I arrived in Schenectady this afternoon for rehearsal and found that absolutely nothing had been finished for the debut of my Sink For Your Supper concert tour. The motorized iceberg that's supposed to carry me across the stage in graceful pirouettes was belching smoke. A half dozen worried looking IATSE members were bent over it, trying to keep it on course. My divine new Gaultier dress did arrive in time, but the white leather harness on the bodice is a little too large and the straps chafe at my arms. I’m going to have to pad with Kleenex. The concertmaster was able to get the orchestra through all my numbers but the trombone section kept blatting during my tessitura on the Gilligan's Island theme. If it happens during performance, someone will be in the unemployment line tomorrow.

I had two hours until show time so I relaxed in my dressing room with a nice cup of Wild Berry Zinger and my laptop. I have discovered that my laptop has the ability to play DVD films so I decided I would quickly watch one to keep all my fans up to date on the latest in cinema trends. Unfortunately, I had not brought any of my film library with me so I undertook a search of the backstage area and found one entitled Wild Things inside the stage manager's podium. From the title, I took it to be some sort of nature film and I thought that an hour or so with Bambi might be just the ticket to soothe jangled nerves. Unfortunately, the only kind of Bambi featured in this film is the kind to be found gyrating around a pole in one of the seedier gentleman's clubs.

Wild Things is one of those southern gothic neo-noir films in which everyone is wicked and trying to double cross everyone else. This one is especially lurid as the femme fatales are high school students. The fabulously wealthy Kelly Van Ryan (Denise Richards) is in love with Sam Lombardo (Matt Dillon), her guidance counselor. At the same time, Sam has been involved with her mother Sandra (Theresa Russell) but has since moved on to her lawyer’s (Robert Wagner) daughter while Sandra has moved on to the pool boy. One day, something happens between Kelly and Sam when Kelly comes over to wash his jeep for the senior car wash. She claims rape. He denies it. Enter two investigators for the local sex crimes unit (Kevin Bacon and Daphne Rubin-Vega). They think they have a case, especially when they find another teen, the white trash Susie Toller (Neve Campbell) who tells a similar story. Charges are pressed, the rape case goes to trial with Sam represented by a shyster lawyer (Bill Murray) and then the real fun begins.

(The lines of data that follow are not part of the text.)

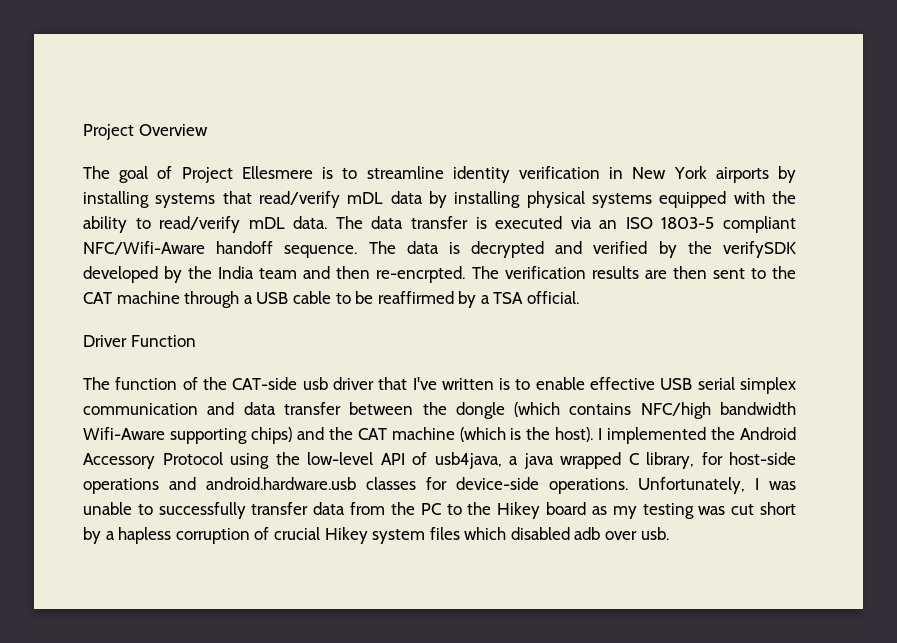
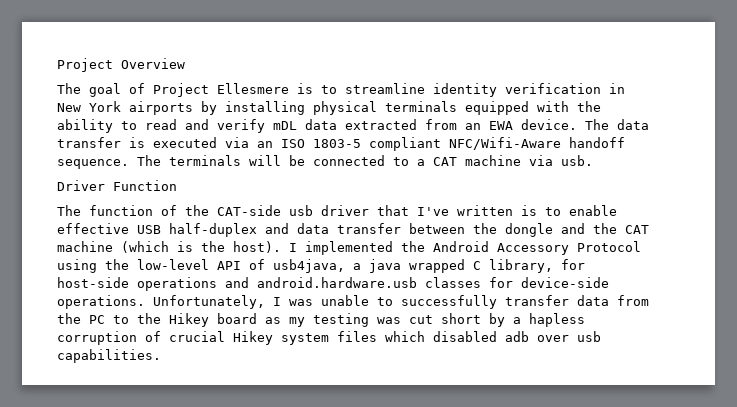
[155,191,652,208] systems that read/verify mDL data by installing physical systems -> [313,101,457,115] physical terminals
[159,216,328,233] read/verify mDL data. -> [145,119,577,133] read and verify mDL data extracted from an EWA device.
[406,241,796,258] [83,266,797,283] [83,291,580,308] data is decrypted and verified by the verifySDK developed by the India team and then re-encrpted. The verification results are then sent to the CAT machine through a USB cable to be reaffirmed by a TSA official. -> [169,155,593,166] terminals will be connected to a CAT machine via usb.
[697,377,796,394] [83,403,198,415] serial simplex communication -> [169,223,257,237] half-duplex
[514,402,796,419] [83,427,292,444] (which contains NFC/high bandwidth Wifi-Aware supporting chips) -> (553, 230) none
[640,527,669,540] usb. -> [577,331,601,342] [57,349,161,363] usb capabilities.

As the film progresses, no one is what they seem and motives are very different than one expects. Things get so convoluted that they had to put some inserts into the end credits to explain the plot (and even then it's incomprehensible at worst and ludicrous at best). It doesn't really matter, though, because the movie is an amusement park ride that clips along at a rapid pace and does the occasional hairpin sharp curve when least expected - and that's part of the fun.

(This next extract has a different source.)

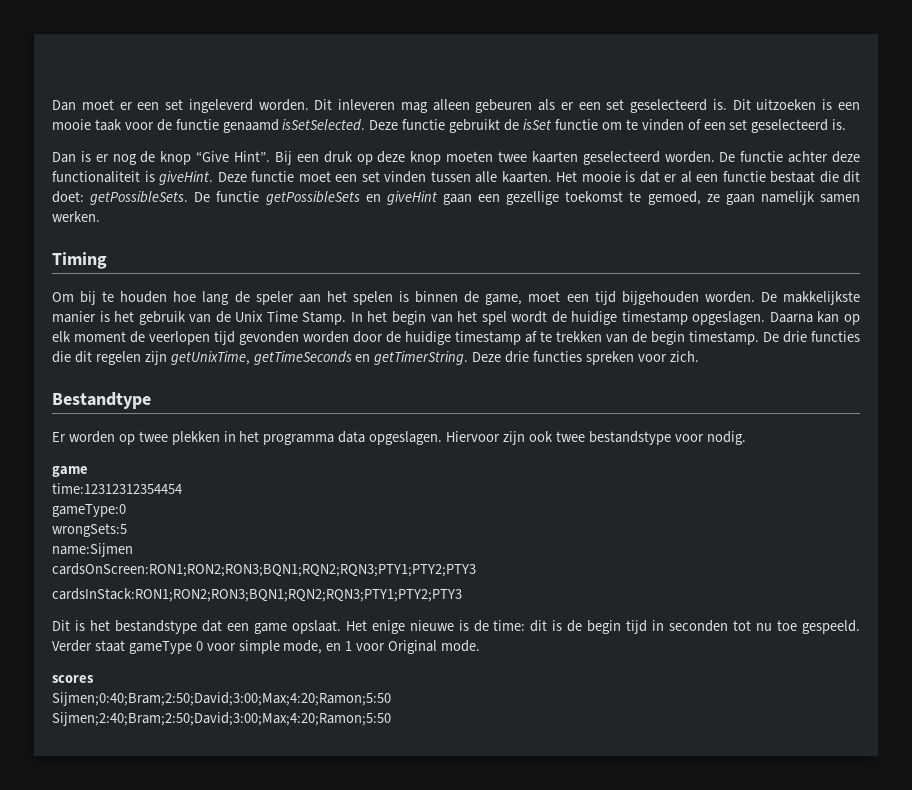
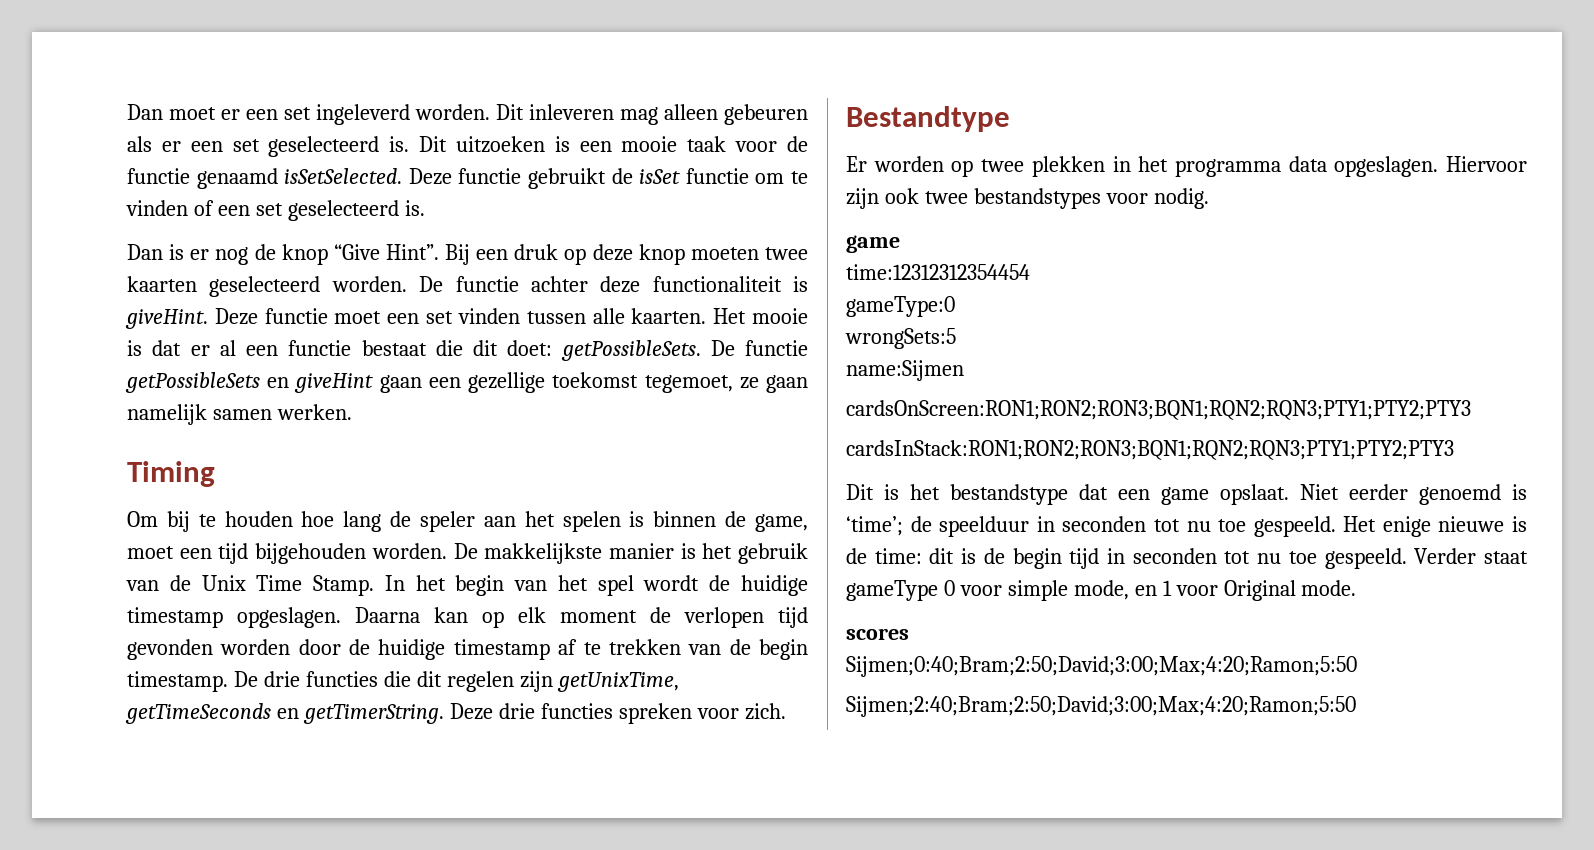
[629,191,701,205] te gemoed, -> [644,375,733,393] tegemoet,
[149,331,210,345] veerlopen -> [684,607,764,628] verlopen
[588,431,671,445] bestandstype -> [973,188,1101,209] bestandstypes
(341, 627) none -> [1300,484,1527,505] [846,516,1336,537] Niet eerder genoemd is ‘time’; de speelduur in seconden tot nu toe gespeeld.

I think the south Florida setting (why are such movies always set in the semi-tropics?) is supposed to be symbolic and there are lots of montages of the Everglades and alligators; I think we're supposed to consider the characters as just another breed of swamp creature. Actually the gators are better behaved. It also allows plenty of opportunity for pleasant looking young actresses to run around in minimal clothing. Theresa Russell, however, at 43 looks much better in a bikini than Denise Richards, who plays her daughter.

Denise Richards, who has been aspiring to the title 'Worst Actress of the Decade' through film after film, isn't bad here, as she doesn't have to show any maturity or adult qualities. She can handle petulant teenage flounce. Neve Campbell, as the trashy bad girl, is fine but almost any actress of the right age could have pulled it off. Matt Dillon looks much too young and sexy for the put upon Mr. Lombardo. It would have been much more interesting with someone like Nicolas Cage in the role.

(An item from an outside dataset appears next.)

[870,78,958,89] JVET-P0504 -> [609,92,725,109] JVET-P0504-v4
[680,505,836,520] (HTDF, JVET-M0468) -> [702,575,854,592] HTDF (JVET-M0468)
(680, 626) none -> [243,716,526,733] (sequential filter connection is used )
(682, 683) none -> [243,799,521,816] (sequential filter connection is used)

The supporting cast are obviously enjoying themselves in roles that are little more than caricatures, especially Theresa Russell as the wealthy vengeful harpy and Bill Murray and Robert Wagner as two very different types of lawyer (both equally cliché). John McNaughton, the director, gives us a workman like staging that's well paced but offers us nothing new. He has never lived up to the promise of his early independent film Henry: Portrait of a Serial Killer . Kevin Bacon was a producer on the film - you'd think he'd have arranged to give himself some more to do other than look mysterious and tight lipped and have insisted on better explanation of his back story which is key to the whole plot. He did give himself a gratuitous nude scene, however - the film is equal opportunity in that regard.

The DVD contains both wide screen and full screen copies of the film. Extras include a few Bill Murray out takes, an alligator maiming a prosthetic hand by mistake, and a cut scene between Murray and Robert Wagner that goes nowhere. There is also a commentary track by the filmmakers. If you expect it to clarify the somewhat ludicrous, and, at times, exceedingly opaque plot, forget it. It is, however full of useful tips on location filming in south Florida and I am now quite knowledgeable on the vagaries of the local weather and on insect control.

This is a great piece of mind candy for a rainy Sunday afternoon but should not take precedence over the important things in life, like a home pedicure.

Gratuitous air boat driving. Gratuitous  ménage a trois. Gratuitous bikini wearing. Gratuitous symbolic crystal bowl smashing. Gratuitous pot smoking. Gratuitous lesbian lip locks. Gratuitous alligator wrestling. Gratuitous Kevin Bacon's bacon.